:: DATA TO EXAMINE ::

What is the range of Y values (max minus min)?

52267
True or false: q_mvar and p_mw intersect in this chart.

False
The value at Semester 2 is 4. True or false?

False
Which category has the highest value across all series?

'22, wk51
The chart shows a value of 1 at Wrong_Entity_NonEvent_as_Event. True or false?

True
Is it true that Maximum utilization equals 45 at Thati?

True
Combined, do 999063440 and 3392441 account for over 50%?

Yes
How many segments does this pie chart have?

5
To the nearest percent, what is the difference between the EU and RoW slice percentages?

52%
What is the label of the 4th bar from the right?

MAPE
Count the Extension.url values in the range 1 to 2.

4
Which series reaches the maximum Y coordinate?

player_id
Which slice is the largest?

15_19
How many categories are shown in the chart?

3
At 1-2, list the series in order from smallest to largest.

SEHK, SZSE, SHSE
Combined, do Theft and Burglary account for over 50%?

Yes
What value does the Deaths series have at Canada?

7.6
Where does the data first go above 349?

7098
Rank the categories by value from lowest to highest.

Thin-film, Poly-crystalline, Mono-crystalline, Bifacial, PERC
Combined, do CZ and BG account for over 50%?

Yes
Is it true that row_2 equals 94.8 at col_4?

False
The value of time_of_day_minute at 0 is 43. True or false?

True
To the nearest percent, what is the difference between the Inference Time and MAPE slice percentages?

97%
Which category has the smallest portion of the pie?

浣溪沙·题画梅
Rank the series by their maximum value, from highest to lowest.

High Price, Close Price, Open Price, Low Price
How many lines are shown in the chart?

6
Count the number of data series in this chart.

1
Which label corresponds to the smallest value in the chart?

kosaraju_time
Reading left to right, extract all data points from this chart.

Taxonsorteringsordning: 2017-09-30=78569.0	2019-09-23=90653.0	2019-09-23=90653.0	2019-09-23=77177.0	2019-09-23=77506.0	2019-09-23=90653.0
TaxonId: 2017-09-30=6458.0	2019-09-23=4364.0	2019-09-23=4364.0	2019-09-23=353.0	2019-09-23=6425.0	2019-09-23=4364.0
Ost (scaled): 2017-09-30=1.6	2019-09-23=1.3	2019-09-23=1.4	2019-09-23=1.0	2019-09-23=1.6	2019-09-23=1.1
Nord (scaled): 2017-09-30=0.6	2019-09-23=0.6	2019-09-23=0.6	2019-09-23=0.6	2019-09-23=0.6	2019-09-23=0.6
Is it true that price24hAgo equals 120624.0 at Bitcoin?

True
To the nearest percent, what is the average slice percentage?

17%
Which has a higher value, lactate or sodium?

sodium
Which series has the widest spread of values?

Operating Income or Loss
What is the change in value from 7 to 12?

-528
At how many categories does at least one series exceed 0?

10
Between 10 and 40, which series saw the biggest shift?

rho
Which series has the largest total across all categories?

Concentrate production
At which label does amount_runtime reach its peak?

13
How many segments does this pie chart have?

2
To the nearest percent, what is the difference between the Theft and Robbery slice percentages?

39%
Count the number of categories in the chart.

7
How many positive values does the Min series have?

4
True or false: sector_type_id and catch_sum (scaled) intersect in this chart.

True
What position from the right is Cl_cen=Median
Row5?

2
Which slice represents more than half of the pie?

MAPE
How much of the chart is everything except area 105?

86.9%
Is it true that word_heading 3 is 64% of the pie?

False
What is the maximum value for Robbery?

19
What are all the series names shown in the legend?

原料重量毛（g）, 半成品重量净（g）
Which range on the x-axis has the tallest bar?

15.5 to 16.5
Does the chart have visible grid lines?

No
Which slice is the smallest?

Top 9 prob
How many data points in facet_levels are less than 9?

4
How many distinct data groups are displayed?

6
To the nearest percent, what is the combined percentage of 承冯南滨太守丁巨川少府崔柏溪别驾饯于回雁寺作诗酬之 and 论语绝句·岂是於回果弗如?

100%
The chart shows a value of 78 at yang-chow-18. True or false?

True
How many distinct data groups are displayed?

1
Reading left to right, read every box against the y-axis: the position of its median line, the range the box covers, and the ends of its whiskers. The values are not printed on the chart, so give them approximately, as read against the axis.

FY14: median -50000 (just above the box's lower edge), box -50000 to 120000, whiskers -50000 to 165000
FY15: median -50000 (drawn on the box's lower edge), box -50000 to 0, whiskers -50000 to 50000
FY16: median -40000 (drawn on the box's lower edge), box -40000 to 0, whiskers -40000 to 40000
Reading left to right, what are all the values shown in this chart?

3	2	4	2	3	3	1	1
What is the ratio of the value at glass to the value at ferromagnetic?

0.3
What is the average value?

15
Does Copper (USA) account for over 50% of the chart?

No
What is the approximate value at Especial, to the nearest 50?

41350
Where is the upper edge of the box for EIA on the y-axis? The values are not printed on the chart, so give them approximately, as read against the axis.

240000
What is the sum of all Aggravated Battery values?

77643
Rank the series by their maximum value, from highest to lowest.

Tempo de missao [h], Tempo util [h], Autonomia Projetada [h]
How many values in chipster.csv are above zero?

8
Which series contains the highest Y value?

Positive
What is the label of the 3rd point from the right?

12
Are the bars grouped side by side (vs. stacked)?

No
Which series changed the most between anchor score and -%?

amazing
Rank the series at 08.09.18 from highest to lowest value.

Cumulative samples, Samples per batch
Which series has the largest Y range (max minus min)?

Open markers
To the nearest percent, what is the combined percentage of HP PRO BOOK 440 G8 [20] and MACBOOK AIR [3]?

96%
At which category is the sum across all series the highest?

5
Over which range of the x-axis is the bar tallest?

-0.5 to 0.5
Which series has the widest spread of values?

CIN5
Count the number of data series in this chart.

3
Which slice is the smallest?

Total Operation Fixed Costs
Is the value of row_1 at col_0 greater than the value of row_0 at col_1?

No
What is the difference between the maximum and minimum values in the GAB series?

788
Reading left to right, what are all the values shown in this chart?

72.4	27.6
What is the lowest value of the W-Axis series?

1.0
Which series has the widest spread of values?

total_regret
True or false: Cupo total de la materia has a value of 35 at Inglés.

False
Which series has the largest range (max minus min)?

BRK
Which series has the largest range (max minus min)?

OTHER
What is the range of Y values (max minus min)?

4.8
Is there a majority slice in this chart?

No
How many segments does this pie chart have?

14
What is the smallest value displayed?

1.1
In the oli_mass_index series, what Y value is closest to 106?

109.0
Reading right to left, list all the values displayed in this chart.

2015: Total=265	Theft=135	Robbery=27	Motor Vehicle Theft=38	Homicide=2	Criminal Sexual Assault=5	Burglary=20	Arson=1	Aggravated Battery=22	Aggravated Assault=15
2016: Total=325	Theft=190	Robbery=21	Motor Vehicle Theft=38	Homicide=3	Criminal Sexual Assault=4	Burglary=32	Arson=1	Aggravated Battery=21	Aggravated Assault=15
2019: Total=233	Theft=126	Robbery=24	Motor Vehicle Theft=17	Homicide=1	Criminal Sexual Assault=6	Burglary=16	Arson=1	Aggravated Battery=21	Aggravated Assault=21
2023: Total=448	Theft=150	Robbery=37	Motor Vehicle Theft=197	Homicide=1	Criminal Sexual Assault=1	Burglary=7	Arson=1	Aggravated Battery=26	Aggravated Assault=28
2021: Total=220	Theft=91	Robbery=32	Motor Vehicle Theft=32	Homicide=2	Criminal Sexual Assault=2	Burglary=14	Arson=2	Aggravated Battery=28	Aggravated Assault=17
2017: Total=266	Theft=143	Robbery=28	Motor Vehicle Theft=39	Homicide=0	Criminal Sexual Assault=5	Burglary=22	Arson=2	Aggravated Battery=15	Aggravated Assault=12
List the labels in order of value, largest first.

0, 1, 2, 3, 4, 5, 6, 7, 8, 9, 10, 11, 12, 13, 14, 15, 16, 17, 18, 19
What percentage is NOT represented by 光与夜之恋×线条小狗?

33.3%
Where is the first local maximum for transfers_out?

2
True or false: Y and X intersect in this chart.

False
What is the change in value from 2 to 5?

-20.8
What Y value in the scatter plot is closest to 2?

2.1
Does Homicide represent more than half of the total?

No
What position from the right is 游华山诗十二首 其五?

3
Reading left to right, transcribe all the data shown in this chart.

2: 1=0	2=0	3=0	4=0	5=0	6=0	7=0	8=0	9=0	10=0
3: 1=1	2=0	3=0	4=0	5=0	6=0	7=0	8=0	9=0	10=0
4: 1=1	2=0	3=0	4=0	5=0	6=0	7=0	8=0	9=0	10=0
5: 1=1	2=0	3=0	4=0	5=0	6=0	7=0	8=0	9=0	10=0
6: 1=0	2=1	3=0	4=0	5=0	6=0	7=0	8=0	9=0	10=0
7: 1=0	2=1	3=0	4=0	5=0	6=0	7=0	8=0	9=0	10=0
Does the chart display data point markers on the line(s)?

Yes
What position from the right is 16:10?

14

:::

> _EXERCISE OBJECTIVE_:
Write out again, word for word, the lines above, starting at the beginning of the rows and ending at the line that contains "Rank the categories", with both of those lines included.

> _YOUR SOLUTION_:
What is the range of Y values (max minus min)?

52267
True or false: q_mvar and p_mw intersect in this chart.

False
The value at Semester 2 is 4. True or false?

False
Which category has the highest value across all series?

'22, wk51
The chart shows a value of 1 at Wrong_Entity_NonEvent_as_Event. True or false?

True
Is it true that Maximum utilization equals 45 at Thati?

True
Combined, do 999063440 and 3392441 account for over 50%?

Yes
How many segments does this pie chart have?

5
To the nearest percent, what is the difference between the EU and RoW slice percentages?

52%
What is the label of the 4th bar from the right?

MAPE
Count the Extension.url values in the range 1 to 2.

4
Which series reaches the maximum Y coordinate?

player_id
Which slice is the largest?

15_19
How many categories are shown in the chart?

3
At 1-2, list the series in order from smallest to largest.

SEHK, SZSE, SHSE
Combined, do Theft and Burglary account for over 50%?

Yes
What value does the Deaths series have at Canada?

7.6
Where does the data first go above 349?

7098
Rank the categories by value from lowest to highest.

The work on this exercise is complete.